[ecoop-info] CFP: IEEE Software - 1st Special Issue on Release Engineering

Bram Adams bram.adams at polymtl.ca
Mon May 5 17:38:09 CEST 2014

[Apologies for duplicate reception of this CFP]


Submission Deadline: 1 August 2014
Publication: March/April 2015

More Information: http://releng.polymtl.ca/RELENG2014/html/SI.html

Software used to be released in shrink-wrapped form, but the advent of agile
methodologies and the web has overhauled the landscape. For example, a project
like Mozilla Firefox releases every 6 weeks, generating updates for dozens of
existing versions on 5 desktop, 2 mobile and 3 mobile desktop platforms, each of
which for more than 80 locales. In other words, deployment of modern
applications requires coordinating the release of applications on multiple
mobile platforms, web platforms with centralized backend services, and native
desktop clients. Furthermore, concepts like continuous delivery of software are
no longer curiosities, but essential to retain a competitive edge.
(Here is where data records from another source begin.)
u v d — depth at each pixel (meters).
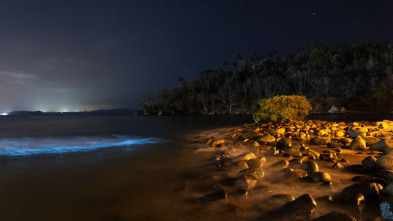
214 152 11.52
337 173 7.29
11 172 8.52
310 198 4.90
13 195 6.25
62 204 5.65
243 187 6.21
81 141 17.80
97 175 8.07
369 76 99.56
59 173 8.38
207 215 4.91
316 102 83.38
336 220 4.10
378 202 4.90
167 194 6.16
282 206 5.08
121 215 5.05
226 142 13.68
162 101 124.31
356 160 8.77
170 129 28.55
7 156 11.55
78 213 5.17
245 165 7.84
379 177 6.59
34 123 52.41
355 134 13.26
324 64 125.25
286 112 23.14
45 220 4.88
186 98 123.88
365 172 7.27
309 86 106.94
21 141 18.11
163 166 9.17
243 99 114.56
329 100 82.50
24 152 12.74
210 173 7.95
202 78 146.50
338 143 11.24
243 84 125.62
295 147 10.92
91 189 6.66
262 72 133.75
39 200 5.91
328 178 6.45
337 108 76.12
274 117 23.72
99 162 10.10
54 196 6.17
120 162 10.05
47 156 11.54
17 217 5.02
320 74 105.50
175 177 7.64
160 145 15.02
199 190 6.36
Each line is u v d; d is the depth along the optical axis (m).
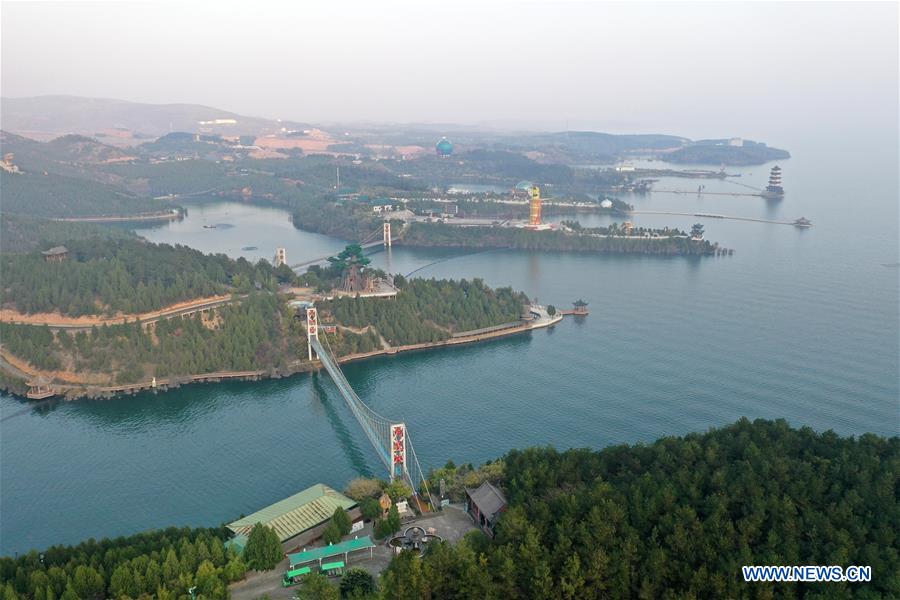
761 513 152.75
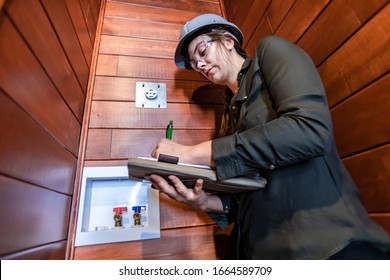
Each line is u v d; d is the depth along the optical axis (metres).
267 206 0.56
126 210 0.83
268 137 0.46
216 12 1.43
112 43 1.12
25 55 0.48
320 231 0.46
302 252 0.47
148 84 1.07
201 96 1.11
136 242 0.79
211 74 0.80
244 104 0.62
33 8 0.52
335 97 0.69
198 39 0.80
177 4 1.36
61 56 0.69
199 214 0.88
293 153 0.46
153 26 1.23
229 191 0.67
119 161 0.89
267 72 0.57
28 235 0.48
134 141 0.94
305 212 0.49
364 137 0.60
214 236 0.86
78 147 0.84
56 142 0.64
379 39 0.57
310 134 0.44
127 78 1.06
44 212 0.56
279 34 0.95
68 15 0.76
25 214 0.47
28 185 0.48
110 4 1.24
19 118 0.45
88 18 1.00
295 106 0.46
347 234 0.43
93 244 0.75
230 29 0.84
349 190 0.51
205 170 0.52
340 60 0.68
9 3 0.42
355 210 0.47
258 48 0.64
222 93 1.15
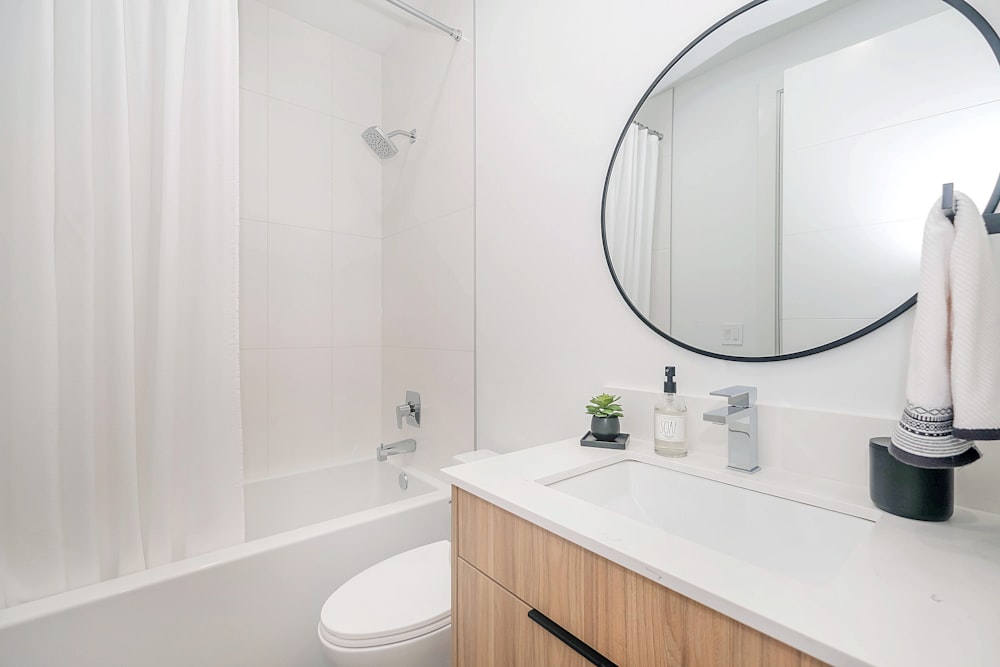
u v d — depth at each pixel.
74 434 1.20
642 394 1.16
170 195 1.36
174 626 1.19
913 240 0.78
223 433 1.41
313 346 2.20
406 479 2.06
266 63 2.07
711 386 1.05
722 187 1.03
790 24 0.94
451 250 1.91
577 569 0.65
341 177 2.29
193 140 1.43
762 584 0.51
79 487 1.19
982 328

Release engineering deals with all activities in between regular development and
actual usage of a software product by the end user, i.e., integration, build,
test execution, packaging and delivery of software. Although research on this
topic goes back for decades, the increasing heterogeneity and variability of
software products along with the recent trend to reduce the release cycle to
days or even hours starts to question some of the common beliefs and practices
of the field.

The IEEE Software Special Issue on Release Engineering solicits experience
reports and papers on tools, methods, practices and techniques to streamline
release engineering. We especially welcome submissions targeting recent
challenges like continuous delivery and heterogeneous platform support, but the
Special Issue is open to any of the following topics:

 * best practices for code movement (branching/integration)
 * continuous integration and testing
 * build and configuration of software
 * build system maintenance
 * testing and reporting infrastructures
 * package and dependency management
 * legal signoff and bill-of-materials
 * delivery and deployment of software
 * code signing and certificate management
 * continuous delivery, deployment, installation and software update
 * cloud provisioning and management
 * cloud service release management
 * interaction with app stores
 * mobile app release management
 * principles and automated techniques for release planning
 * release engineering for product line systems
 * devops and interaction with developers, end users, etc.
 * devops practices and tools
 * large-scale build and test farms
 * multi-platform build and test
 * feedback on continuous delivery and deployment

The goals for this Special Issue are three-fold:

 * making researchers aware of the challenges and research opportunities, and
    practitioners aware of research in release engineering
 * sharing experiences with practical approaches, tools, methods and techniques for
    release engineering
 * building connections between different communities involved in release engineering.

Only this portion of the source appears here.